I have some catching up to do.
A lot of stuff has happened while I was vacationing in the luxurious accommodations of Saints Medical Center. So, if you’ll allow me to backtrack a bit, I’d like to revisit a few issues before they go by the boards.
We’ll start with the most recent and work backward, OK? Obama picks Joe “Xerox” Biden as his running mate. TV stations were on the air 12 hours earlier, telling us that the announcement was imminent. TV talking heads and political pundits were absolutely apoplectic as the afternoon turned into evening and still no announcement.
How was John McCain supposed to top that? I was thinking in the days leading up to the announcement that maybe he could do that Vatican thing with the white smoke coming out of the chimney.
He picked Sarah Palin, a first-term governor of Alaska. A token woman. Somebody who could bring in some of those disenfranchised Hillary voters. She sounds a lot like Frances McDormand from the movie Fargo, but the former Miss Alaska runnerup has that hot librarian thing going.
But getting back to Biden. Remember the 1988 presidential primary race when he lifted a speech from a British politician and used it in a campaign speech? It wasn’t the first case of Biden borrowing. It was discovered he plagiarized a law review article while in law school at Syracuse. Biden got a bit of a pass on both matters, until he was questioned about his academic record in law school, and misrepresented his grades as better than they truly were. He quit the campaign due to “the exaggerated shadow” of his past mistakes.
Yeah, Biden doesn’t impress me much, but still, it was a better pick than Hillary Clinton. I just wish she’d go away. And probably so does Bill.
Speaking of philanderers, how about that John Edwards? This guy is a real piece of work. In 2007 he flatly denied a National Enquirer story reporting he was having an affair. “Absurd lies,” he called it. Then, earlier this month, he admitted to the “liaison,” but insisted he did not father a child with his allege mistress, Rielle Hunter. Oh, and by the way, for those of you who think the guy is pond scum because he was having the affair while his wife, Elizabeth, was battling cancer, Edwards told Nightline reporter Bob Woodruff that Elizabeth was in remission at the time. Oh, that’s better. What a prince.

Collected data:
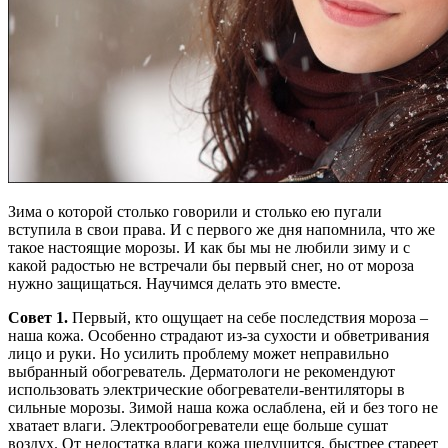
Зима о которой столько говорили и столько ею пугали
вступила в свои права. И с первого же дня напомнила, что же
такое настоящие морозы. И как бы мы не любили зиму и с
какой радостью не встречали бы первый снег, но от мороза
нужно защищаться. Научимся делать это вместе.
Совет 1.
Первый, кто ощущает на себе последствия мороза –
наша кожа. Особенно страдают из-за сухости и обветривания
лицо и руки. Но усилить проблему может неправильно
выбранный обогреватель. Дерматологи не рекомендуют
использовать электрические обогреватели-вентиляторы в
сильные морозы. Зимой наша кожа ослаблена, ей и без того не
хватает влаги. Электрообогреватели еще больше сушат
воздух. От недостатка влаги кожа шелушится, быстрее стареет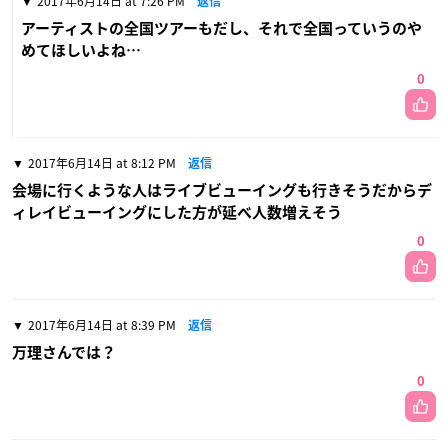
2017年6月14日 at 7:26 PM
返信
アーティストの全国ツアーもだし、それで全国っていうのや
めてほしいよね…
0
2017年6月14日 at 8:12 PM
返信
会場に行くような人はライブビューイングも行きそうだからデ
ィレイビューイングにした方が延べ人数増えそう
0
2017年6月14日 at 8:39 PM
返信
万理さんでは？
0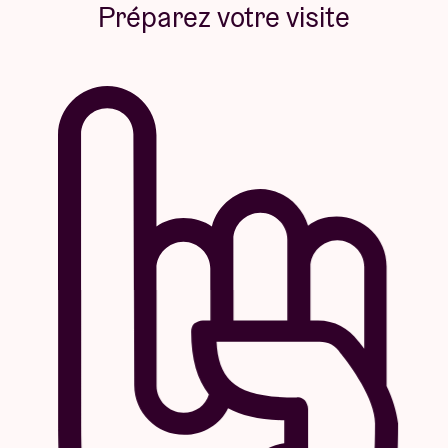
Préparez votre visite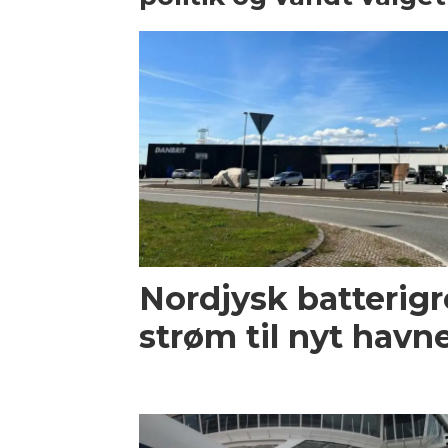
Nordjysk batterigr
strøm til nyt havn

---

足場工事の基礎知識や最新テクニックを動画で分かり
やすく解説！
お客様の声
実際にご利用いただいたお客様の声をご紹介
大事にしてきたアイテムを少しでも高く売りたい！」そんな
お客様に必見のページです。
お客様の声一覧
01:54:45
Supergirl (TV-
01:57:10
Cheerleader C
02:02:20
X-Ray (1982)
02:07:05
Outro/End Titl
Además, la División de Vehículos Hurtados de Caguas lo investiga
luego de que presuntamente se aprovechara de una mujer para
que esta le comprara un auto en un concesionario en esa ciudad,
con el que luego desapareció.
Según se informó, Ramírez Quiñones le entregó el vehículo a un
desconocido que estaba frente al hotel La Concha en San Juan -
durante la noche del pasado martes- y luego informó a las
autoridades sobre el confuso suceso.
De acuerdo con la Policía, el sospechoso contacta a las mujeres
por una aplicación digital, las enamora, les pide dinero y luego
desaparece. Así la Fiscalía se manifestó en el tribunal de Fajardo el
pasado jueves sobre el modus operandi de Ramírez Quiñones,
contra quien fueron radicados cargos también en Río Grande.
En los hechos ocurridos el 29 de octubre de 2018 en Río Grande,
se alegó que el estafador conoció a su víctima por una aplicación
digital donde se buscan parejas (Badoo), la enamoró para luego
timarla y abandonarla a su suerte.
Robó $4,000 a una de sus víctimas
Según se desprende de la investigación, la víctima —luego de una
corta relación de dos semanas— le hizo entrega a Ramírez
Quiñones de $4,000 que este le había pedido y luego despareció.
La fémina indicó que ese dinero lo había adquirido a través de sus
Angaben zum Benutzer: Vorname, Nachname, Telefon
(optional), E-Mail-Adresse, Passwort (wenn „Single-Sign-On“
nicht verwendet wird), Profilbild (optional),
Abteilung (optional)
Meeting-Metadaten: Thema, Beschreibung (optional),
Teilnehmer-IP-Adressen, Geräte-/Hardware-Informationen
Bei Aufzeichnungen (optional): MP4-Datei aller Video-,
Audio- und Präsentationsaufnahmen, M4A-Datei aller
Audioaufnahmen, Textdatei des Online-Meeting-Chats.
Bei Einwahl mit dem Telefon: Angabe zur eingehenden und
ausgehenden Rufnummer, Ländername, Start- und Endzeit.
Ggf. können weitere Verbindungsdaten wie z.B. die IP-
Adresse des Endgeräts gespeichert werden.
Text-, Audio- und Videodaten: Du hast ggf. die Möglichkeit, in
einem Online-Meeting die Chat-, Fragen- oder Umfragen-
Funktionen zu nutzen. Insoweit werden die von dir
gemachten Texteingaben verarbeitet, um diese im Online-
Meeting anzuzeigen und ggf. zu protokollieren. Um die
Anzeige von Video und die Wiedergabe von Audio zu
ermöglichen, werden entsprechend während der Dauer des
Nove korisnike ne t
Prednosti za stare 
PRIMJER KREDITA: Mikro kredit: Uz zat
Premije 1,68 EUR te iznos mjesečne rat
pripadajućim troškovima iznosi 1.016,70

---

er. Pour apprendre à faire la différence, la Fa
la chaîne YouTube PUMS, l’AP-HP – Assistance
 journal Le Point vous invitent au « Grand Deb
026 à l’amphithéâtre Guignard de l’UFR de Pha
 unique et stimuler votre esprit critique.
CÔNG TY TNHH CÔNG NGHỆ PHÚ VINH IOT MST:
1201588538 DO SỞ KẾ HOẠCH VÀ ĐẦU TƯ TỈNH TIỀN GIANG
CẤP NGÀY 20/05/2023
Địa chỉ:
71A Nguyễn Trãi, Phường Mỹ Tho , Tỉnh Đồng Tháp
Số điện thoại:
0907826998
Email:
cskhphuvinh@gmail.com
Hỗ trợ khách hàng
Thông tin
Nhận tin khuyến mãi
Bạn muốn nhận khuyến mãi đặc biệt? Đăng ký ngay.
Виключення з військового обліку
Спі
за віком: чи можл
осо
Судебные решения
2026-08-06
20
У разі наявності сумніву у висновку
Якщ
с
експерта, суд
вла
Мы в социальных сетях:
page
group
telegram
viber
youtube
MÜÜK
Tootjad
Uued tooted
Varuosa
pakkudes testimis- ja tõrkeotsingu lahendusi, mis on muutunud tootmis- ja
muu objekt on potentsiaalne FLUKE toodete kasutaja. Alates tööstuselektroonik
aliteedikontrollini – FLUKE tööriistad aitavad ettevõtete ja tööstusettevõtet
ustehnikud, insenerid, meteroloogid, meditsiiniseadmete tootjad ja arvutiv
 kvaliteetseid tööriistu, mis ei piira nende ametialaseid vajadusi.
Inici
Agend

*ACTIVITY LIST:*
(1) According to the column, which state's governorship did Sarah Palin hold?
(2) Rewrite the column's paragraph beginning "But getting back to Biden" as a short bulleted list of its main facts.
(3) In one to three sentences, explain what the column says Sarah Palin could bring to John McCain's ticket.

*RESPONSES TO THE EXERCISE:*
(1) She was a first-term governor of Alaska.

(2)
- During the 1988 presidential primary race, Biden lifted a speech from a British politician and used it in a campaign speech.
- It was not his first case of borrowing: he had plagiarized a law review article while in law school at Syracuse.
- He got a bit of a pass on both matters until he was questioned about his law school academic record and misrepresented his grades as better than they were.
- He quit the campaign, citing "the exaggerated shadow" of his past mistakes.

(3) The column calls her a token woman who could bring in some of the disenfranchised Hillary voters.